Asheville on Bikes Low Speed Street Network and Circulator Map

Today we are publishing our map for a connected network of biking, walking, ebiking paths that we would like to see built in Asheville. Internally, we’ve often referred to this map as “the Circulator.”

At its core, this map is one idea: We should plan for and build a connected network for biking and walking, routes that connect people to places without requiring the use of car.

Black lines are low speed play streets. This network could work very similarly to the one in Oakland, which required only that the City designate the list of streets to be treated as slow streets. The enforcement and signage on these streets is put up and maintained by neighbors on the street.

Red and Purple are separated infrastructure on existing streets. Purple is the circulator, a mostly flat route that flows people to and from their destinations without requiring them to use a car.

Some of the lines on this map include existing bike lanes, existing greenways, or planned greenways. Our current City and County plans (AIM plan, Greenway plans) do not go far enough and we want to see a network built, not individual projects that do not connect to each other.

On all these streets cars continue to come and go, but portions of the right of way are altered to make safe paths for other users.
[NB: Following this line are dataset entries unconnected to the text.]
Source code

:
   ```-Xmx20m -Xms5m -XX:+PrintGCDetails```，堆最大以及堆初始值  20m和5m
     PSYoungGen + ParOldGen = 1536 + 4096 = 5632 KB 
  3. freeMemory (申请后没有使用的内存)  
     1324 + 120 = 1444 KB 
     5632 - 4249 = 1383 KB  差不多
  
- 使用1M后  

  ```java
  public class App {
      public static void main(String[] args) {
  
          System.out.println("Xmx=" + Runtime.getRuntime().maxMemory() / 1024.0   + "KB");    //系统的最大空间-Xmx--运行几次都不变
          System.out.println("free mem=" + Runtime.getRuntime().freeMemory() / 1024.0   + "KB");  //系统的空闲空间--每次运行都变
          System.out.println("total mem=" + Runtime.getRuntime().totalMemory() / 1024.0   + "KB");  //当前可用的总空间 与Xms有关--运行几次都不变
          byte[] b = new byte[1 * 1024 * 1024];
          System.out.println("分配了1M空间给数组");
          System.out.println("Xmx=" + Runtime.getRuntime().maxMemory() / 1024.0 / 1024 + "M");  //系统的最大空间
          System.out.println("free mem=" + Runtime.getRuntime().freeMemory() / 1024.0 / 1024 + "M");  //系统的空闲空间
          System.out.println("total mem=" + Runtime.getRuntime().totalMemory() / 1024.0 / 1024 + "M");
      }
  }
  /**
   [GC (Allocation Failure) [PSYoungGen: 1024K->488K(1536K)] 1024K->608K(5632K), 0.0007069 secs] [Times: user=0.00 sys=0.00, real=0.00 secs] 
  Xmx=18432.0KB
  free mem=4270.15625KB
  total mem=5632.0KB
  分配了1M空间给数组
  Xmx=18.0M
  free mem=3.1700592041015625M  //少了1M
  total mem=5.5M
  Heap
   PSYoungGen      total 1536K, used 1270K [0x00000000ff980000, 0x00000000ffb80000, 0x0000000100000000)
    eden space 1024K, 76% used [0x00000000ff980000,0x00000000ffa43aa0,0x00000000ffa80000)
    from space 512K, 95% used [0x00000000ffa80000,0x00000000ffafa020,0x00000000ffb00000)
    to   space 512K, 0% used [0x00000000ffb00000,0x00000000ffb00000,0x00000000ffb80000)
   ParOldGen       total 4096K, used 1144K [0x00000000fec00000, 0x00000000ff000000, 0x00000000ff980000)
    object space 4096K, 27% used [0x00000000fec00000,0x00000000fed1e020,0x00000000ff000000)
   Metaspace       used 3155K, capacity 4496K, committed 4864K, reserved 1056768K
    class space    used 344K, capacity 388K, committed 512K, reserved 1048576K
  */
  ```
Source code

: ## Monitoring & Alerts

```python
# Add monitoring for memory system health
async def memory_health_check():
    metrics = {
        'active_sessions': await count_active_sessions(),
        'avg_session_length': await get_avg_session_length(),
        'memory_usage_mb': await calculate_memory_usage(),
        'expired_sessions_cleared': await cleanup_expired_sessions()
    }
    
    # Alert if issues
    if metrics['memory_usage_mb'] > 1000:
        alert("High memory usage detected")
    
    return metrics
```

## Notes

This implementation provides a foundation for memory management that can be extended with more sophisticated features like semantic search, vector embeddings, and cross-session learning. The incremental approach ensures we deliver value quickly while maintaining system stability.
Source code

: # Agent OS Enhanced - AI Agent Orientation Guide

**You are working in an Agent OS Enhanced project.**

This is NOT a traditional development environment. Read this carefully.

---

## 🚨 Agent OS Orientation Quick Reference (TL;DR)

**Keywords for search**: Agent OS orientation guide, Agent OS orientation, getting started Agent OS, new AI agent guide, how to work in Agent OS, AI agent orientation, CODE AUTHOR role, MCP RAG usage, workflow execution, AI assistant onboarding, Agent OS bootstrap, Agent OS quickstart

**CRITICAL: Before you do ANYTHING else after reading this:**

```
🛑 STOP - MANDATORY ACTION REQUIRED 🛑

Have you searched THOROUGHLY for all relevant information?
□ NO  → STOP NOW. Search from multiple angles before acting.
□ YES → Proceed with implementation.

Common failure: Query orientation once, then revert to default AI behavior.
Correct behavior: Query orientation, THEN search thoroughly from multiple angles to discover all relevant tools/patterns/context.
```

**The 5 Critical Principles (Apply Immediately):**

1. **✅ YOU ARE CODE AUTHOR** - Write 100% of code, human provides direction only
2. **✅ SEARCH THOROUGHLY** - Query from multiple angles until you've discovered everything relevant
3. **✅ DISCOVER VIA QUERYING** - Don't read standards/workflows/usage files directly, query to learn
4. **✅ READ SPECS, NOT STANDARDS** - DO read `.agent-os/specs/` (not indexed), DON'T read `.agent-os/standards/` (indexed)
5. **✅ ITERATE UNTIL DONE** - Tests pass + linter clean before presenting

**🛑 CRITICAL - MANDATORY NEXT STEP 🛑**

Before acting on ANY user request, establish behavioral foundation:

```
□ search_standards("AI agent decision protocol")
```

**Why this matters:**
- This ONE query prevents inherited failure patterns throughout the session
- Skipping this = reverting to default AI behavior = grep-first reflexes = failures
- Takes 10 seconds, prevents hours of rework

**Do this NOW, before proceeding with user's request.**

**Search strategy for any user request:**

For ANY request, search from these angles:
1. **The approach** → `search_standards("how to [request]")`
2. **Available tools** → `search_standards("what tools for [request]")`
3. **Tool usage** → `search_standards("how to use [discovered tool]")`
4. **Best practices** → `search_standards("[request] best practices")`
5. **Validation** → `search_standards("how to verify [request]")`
What streets should be added to this map? What streets should be removed? We welcome your comments.


  1. If you want to compare maps and plans, here are the plans and maps that currently exist for either Asheville of Buncombe County.

    The bicycle suitability road map (you must add the layer to this healthy living map):

    The Buncombe County Greenways master plan map:

    The 2008 Comprehensive Bicycle Plan

    The 2016 Asheville in Motion Plan

    The 2005 City of Asheville Pedestian Plan

  2. as a life log bike activist…i would love to be able to add suggestions to this map, but somehow…the map is not inter- active enough to do so….would it be possible to see smaller sections magnified so that we can all make better suggestions in what is needed for improvements?

  3. A safe way through Asheville by bike, being able to transition from the ride to the city without getting in a car would add so much to our economy without sacrificing culture. In most other areas of growth, they tend to be mutually exclusive. Connecting business with trails and keeping bicyclists safe at the same time seems like an obvious benefit to the triple bottom line. I’m can’t wrap my head around why CoA hasn’t moved forward on this yet. The streets can handle a lot more bikes than cars if even for the economic benefits alone. Then there is the maintenance of Ashevilles history as a place of health and wellness, R&R. Encouraging our guests and visitors to get outside is why they come here in the first place.